Module 5 · Chronometabolism

Metabolism, Feeding & Chrononutrition

Metabolism is deeply circadian. Glucose tolerance, insulin sensitivity, lipid oxidation, body temperature, and even gut microbiome composition all oscillate across the 24-hour cycle. Misalignment between the clock and feeding time — eating when your clock says it is time to sleep — is a central mechanism in metabolic syndrome, obesity, and type-2 diabetes.

1. Circadian Metabolism in Health

Healthy human physiology displays marked daily rhythmicity:

  • Cortisol: peaks 30–45 min after waking (CAR, cortisol awakening response); falls through the day.
  • Melatonin: rises ~2 h before habitual sleep onset (DLMO, dim-light melatonin onset); falls after waking.
  • Core body temperature: trough at ~4 am, peak at ~4–6 pm, ~1°C swing.
  • Glucose tolerance: best in morning, worst in evening. Same carbohydrate load produces higher glucose excursion at night.
  • Insulin sensitivity: higher in morning, lower in evening.
  • Lipolysis and lipid oxidation: peak in the fasted state during sleep.

2. Feeding as a Peripheral Zeitgeber

Damiola 2000 showed that restricting nocturnal mouse feeding to daytime hours reverses the liver clock phase within 48 hours, while the SCN remains entrained to light. Feeding is the dominant Zeitgeber for peripheral metabolic tissues. In humans, the same principle holds: meal timing shifts liver, pancreatic, and gut clocks more potently than small adjustments in light exposure. Critical implication: late-night meals desynchronise peripheral clocks from the central SCN, producing internal circadian misalignment.

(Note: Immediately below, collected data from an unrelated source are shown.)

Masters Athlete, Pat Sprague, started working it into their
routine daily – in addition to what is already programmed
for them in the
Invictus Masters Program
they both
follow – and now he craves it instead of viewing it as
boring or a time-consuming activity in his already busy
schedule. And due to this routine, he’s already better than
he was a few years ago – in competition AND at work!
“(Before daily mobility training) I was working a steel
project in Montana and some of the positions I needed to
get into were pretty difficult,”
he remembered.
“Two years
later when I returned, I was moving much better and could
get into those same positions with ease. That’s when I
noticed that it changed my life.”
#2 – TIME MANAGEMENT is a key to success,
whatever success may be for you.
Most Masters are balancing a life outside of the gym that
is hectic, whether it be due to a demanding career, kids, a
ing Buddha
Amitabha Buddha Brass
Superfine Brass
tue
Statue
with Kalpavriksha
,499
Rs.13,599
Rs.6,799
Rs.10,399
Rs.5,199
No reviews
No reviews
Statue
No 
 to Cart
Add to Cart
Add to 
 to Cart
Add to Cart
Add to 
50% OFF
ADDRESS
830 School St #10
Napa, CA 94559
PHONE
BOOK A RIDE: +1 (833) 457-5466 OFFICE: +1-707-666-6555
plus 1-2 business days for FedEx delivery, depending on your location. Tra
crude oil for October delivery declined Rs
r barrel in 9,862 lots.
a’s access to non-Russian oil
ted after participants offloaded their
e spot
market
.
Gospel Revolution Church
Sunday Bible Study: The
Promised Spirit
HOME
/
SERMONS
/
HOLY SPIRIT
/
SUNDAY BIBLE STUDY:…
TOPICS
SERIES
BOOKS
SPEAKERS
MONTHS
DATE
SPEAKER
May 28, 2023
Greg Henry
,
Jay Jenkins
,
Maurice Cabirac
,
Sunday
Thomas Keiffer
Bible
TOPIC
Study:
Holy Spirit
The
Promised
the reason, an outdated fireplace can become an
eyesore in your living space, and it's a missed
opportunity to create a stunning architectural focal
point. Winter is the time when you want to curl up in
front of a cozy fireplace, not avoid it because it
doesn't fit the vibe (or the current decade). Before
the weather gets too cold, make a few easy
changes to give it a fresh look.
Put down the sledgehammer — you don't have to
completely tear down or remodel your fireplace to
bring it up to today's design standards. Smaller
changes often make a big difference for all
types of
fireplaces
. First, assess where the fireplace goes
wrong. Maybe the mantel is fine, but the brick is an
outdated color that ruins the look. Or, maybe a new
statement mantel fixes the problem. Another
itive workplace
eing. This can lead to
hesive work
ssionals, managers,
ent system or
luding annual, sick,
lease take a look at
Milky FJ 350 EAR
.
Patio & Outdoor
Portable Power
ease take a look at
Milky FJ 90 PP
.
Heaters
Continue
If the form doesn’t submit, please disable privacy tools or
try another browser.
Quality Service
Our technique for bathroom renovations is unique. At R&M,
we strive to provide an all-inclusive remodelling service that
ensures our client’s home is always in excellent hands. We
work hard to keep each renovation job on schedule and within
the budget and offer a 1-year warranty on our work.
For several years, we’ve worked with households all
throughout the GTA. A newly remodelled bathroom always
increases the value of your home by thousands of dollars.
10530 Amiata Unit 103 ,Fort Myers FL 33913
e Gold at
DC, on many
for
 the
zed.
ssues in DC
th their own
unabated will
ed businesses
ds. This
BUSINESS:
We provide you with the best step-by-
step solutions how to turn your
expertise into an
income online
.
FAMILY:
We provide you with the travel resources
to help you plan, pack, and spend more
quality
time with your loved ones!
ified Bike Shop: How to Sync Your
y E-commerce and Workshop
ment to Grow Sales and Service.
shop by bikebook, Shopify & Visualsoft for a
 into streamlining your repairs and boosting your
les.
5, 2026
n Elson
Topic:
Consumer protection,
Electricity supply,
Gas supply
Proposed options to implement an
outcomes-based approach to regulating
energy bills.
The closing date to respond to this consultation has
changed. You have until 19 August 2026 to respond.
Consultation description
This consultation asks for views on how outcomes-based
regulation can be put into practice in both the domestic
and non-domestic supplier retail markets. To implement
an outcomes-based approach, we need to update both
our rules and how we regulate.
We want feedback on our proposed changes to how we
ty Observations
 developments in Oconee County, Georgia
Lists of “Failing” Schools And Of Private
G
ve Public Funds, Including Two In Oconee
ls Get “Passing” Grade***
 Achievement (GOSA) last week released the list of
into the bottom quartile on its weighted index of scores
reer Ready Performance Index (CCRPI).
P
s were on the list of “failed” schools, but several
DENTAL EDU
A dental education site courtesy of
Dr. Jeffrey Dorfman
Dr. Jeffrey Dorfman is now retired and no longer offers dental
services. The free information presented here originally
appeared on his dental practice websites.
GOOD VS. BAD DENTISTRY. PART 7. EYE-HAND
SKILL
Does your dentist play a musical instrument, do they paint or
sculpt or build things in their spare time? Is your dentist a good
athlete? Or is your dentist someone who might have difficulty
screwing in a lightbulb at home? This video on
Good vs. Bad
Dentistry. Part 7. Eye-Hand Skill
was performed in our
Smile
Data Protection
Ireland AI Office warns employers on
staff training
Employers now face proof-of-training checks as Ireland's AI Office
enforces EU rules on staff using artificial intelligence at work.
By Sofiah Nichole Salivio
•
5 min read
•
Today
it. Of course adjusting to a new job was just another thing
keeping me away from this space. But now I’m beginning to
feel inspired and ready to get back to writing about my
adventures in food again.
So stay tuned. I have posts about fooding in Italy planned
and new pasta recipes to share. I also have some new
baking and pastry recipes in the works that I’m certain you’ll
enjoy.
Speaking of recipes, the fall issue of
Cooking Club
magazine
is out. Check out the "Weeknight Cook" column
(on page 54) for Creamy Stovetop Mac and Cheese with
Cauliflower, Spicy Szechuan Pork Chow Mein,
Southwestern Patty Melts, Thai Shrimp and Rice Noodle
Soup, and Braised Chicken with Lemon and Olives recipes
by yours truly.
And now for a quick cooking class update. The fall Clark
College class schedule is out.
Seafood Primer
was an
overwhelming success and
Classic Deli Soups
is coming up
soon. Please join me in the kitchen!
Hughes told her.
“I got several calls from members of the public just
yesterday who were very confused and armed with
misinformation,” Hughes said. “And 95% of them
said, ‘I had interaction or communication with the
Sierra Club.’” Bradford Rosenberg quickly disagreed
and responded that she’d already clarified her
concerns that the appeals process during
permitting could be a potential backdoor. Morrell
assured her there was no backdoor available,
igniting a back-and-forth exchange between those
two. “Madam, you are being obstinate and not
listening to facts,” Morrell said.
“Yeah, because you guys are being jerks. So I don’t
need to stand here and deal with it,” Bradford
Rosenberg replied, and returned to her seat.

Consequences observed experimentally: week-long simulated shift-work protocols (eating at night, sleeping by day) cause insulin resistance, elevated CRP, altered cortisol rhythms, and reduced leptin — within days. These perturbations explain why shift workers have 2× elevated risk of type-2 diabetes (meta-analysis, Gan 2015).

3. NAD⁺, SIRT1, and Metabolic Sensors

The clock and metabolism interlock molecularly. NAMPT, the rate-limiting enzyme of NAD+ salvage, is a CLOCK/BMAL1 target gene. NAD+ thus oscillates with ~24 h period. NAD+ drives SIRT1deacetylase activity, which deacetylates BMAL1 and PER2 proteins, feeding back onto the clock. The Asher & Sassone-Corsi loop: NAD+-SIRT1 connects metabolic state to clock phase, so that metabolic stress (low NAD+) can shift the clock.

4. Time-Restricted Eating

Time-restricted eating (TRE)— also called time-restricted feeding in rodent studies — confines calorie intake to a ~6–10 h window while keeping daily calories constant. Satchidananda Panda’s Salk lab showed that TRE in mice protects against diet-induced obesity, insulin resistance, and fatty liver independent of calorie restriction (Hatori 2012).

Human clinical trials:

  • 10-h TRE for 12 weeks in metabolic-syndrome patients (Wilkinson 2020): weight loss, improved HbA1c, blood pressure, cholesterol.
  • Ramadan fasting studies (which are essentially ~14 h overnight TRE in reverse) show metabolic improvements but also sleep disruption.
  • Early TRE (eating 8 am–5 pm) outperforms late TRE (eating 11 am–8 pm) for glucose control (Sutton 2018) — consistent with evening glucose intolerance.

Chrononutrition maxims supported by data: eat your largest meal when your clock expects it (breakfast-heavy), finish eating 2–3 h before bed, avoid blue light at night (suppresses melatonin, further disrupting glucose metabolism).

5. REV-ERB & ROR Drug Targets

REV-ERBα/β nuclear receptors are haem- and ligand-modulated. Synthetic agonists (SR9009, SR9011, developed by Burris) shift the clock, boost exercise capacity, reduce adiposity, and improve glucose tolerance in rodent studies (Solt 2012). Enthusiasm was tempered by the finding that SR9009 produces many of these phenotypes through off-target effects (Dierickx 2019), highlighting difficulty of targeting nuclear receptors selectively. Newer REV-ERB-specific agonists and RORα antagonists continue in preclinical development as chronometabolic drug candidates for obesity, NASH, and diabetes.